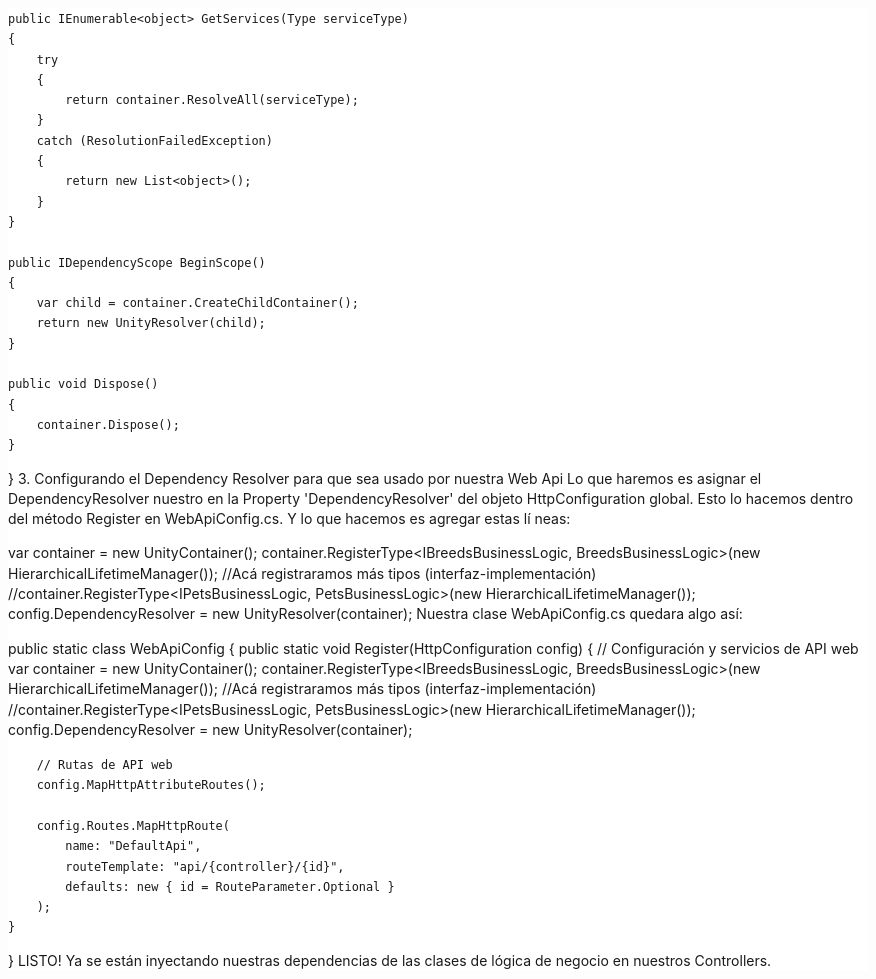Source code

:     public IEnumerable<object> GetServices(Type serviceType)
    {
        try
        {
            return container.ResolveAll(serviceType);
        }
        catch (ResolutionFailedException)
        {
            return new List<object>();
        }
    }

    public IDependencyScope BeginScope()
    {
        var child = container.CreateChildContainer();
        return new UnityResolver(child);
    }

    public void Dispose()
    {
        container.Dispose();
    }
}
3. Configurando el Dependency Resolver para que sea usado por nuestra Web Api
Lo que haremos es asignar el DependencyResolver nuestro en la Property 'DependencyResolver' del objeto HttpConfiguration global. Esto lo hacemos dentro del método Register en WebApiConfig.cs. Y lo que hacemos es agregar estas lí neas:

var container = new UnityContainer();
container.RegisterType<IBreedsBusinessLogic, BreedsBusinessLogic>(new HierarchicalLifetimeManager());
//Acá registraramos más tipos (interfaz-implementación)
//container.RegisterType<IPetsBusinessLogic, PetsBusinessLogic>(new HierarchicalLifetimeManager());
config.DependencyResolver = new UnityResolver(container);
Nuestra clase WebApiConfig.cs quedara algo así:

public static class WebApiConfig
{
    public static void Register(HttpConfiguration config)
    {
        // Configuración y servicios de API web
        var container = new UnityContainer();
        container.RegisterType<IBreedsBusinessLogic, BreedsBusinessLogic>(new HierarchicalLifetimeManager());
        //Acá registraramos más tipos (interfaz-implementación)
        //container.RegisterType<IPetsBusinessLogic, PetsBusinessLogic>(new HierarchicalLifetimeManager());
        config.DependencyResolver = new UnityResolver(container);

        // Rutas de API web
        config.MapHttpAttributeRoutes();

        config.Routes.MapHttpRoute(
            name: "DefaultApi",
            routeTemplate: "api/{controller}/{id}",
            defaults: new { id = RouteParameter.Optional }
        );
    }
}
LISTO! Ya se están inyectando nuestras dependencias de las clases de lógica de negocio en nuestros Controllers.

==========

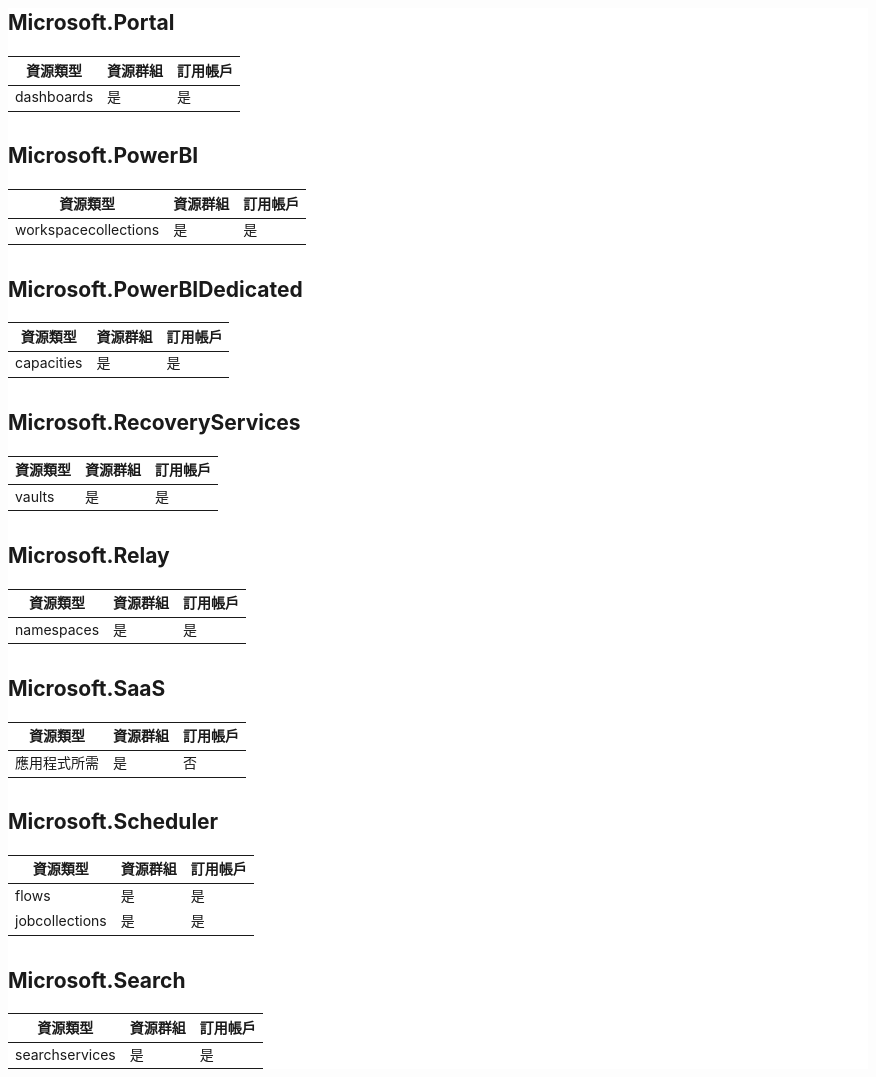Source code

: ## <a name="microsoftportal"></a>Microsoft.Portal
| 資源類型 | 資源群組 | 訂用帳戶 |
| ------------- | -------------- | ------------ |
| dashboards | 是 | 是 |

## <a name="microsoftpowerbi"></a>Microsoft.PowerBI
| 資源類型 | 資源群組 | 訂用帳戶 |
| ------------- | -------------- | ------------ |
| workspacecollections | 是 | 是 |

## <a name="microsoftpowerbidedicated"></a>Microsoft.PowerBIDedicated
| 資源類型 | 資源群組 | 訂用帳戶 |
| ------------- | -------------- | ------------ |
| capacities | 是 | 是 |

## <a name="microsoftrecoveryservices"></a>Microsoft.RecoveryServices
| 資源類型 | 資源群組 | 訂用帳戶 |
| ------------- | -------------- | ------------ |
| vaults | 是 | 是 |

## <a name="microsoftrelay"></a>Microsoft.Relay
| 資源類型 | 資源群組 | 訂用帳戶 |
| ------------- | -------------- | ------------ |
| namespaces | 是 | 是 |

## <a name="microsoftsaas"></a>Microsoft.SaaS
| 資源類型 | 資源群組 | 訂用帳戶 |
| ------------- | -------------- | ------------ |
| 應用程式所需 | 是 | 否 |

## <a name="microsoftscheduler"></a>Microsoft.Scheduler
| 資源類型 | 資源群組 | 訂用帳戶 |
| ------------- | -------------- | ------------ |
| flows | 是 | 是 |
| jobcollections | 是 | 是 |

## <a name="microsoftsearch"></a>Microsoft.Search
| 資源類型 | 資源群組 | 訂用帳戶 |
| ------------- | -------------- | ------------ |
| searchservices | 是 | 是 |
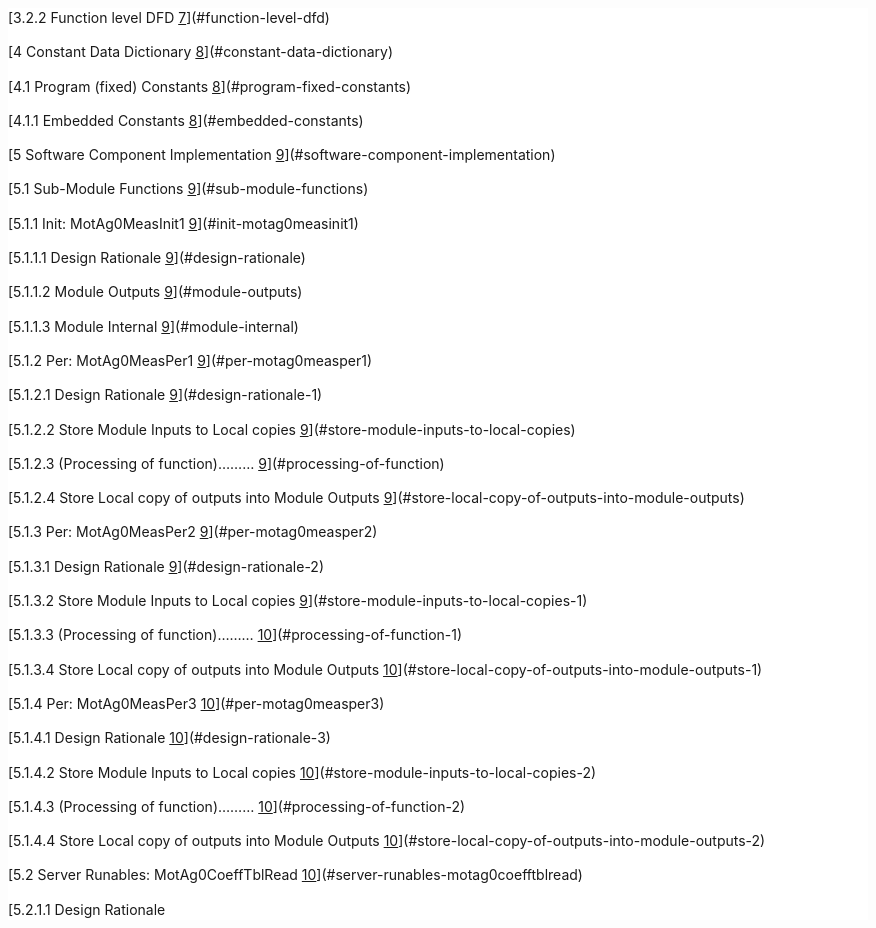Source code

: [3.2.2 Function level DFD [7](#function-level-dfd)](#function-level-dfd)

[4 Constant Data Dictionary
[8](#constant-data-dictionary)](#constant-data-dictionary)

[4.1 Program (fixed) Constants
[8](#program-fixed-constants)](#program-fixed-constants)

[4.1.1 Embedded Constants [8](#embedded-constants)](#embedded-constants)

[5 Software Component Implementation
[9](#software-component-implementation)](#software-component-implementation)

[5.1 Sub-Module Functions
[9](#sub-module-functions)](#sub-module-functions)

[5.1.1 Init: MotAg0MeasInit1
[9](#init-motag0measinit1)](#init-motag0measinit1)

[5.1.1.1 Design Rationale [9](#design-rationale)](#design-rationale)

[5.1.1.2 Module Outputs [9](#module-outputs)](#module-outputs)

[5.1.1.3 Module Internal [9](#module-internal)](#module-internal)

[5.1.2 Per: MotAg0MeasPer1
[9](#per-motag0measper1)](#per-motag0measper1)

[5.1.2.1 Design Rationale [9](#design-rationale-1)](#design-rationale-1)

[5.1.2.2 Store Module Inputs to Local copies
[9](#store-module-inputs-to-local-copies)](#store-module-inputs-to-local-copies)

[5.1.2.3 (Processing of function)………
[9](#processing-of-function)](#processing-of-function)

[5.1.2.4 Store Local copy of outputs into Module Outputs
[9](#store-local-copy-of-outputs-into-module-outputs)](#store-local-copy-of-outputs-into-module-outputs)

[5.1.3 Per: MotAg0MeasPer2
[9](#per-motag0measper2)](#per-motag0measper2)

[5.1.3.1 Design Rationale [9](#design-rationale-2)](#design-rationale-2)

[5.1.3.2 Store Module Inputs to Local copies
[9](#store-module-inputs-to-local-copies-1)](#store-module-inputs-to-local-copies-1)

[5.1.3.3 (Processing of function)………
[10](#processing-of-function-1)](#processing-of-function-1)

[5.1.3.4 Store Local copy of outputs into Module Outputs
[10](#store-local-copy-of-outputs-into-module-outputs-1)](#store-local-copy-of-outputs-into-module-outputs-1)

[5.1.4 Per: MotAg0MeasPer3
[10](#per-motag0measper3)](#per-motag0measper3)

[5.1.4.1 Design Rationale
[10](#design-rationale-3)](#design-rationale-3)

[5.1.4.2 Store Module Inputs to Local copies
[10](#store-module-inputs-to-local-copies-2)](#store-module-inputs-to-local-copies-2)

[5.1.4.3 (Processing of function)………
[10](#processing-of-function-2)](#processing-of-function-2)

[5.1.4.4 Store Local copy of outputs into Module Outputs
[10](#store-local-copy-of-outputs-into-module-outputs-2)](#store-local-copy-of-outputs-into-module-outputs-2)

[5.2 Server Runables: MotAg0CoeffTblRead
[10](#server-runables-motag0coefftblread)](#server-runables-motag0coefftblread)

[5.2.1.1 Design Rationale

==========

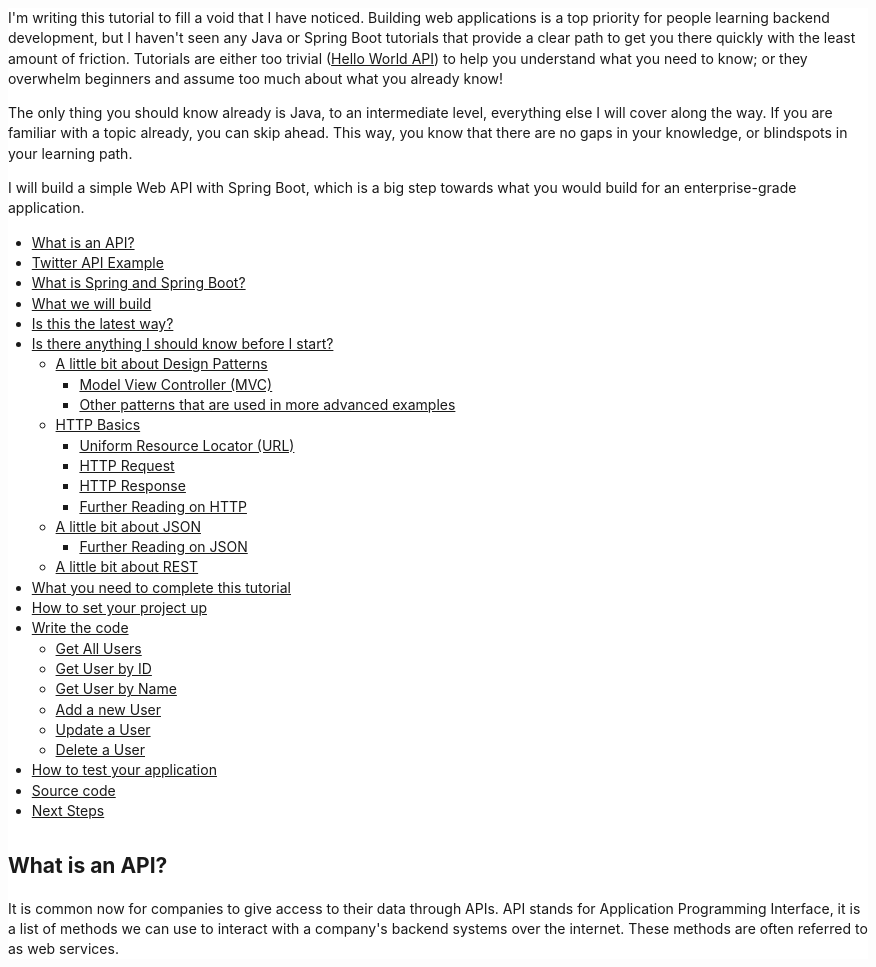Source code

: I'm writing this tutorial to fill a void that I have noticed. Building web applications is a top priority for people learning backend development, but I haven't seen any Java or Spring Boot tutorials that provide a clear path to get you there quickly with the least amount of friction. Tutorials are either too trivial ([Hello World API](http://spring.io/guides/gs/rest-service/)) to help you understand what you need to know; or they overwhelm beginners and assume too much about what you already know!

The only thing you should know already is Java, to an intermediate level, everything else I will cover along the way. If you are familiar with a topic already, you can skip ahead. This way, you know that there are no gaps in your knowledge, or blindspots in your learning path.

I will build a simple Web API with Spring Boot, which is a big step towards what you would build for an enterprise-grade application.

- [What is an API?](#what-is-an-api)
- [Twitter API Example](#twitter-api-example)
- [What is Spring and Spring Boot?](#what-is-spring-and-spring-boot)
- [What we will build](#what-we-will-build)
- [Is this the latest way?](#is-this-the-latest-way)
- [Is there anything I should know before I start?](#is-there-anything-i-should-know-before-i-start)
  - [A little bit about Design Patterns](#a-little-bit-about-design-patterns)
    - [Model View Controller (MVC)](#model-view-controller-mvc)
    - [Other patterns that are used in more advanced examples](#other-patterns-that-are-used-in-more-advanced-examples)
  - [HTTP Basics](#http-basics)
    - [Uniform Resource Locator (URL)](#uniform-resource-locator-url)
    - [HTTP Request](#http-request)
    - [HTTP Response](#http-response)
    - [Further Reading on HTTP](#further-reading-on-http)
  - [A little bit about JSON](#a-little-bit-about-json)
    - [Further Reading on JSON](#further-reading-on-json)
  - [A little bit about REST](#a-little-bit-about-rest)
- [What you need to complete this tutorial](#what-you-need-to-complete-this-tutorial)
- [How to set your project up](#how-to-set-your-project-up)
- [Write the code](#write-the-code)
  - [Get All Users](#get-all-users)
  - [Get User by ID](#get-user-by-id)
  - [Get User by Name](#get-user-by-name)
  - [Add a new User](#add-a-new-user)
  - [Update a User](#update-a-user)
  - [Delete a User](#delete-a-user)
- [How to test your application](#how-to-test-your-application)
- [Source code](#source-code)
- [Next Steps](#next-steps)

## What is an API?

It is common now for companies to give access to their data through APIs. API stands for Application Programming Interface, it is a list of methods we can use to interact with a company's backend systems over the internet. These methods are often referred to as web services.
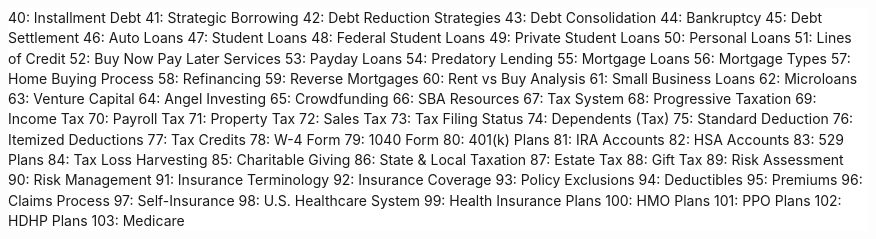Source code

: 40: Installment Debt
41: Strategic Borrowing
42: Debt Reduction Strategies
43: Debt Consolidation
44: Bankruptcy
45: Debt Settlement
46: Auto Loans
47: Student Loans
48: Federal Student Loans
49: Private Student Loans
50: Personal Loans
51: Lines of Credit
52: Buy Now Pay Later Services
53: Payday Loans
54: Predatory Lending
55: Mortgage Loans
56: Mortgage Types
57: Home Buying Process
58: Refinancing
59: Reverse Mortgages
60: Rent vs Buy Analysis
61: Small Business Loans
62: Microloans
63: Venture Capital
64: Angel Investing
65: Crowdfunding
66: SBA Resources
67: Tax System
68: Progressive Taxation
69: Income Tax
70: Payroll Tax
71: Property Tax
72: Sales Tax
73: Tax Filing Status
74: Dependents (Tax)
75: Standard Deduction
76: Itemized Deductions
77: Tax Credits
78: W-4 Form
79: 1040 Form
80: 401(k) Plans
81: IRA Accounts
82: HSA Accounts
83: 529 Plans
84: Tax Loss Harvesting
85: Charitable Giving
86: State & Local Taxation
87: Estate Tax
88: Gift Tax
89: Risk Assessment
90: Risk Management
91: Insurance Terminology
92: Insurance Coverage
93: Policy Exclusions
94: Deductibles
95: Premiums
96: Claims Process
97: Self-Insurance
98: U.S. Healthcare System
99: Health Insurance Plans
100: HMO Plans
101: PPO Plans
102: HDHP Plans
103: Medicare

==========

Each line above that contains the string "IPetsBusinessLogic" should be copied.

//container.RegisterType<IPetsBusinessLogic, PetsBusinessLogic>(new HierarchicalLifetimeManager());
        //container.RegisterType<IPetsBusinessLogic, PetsBusinessLogic>(new HierarchicalLifetimeManager());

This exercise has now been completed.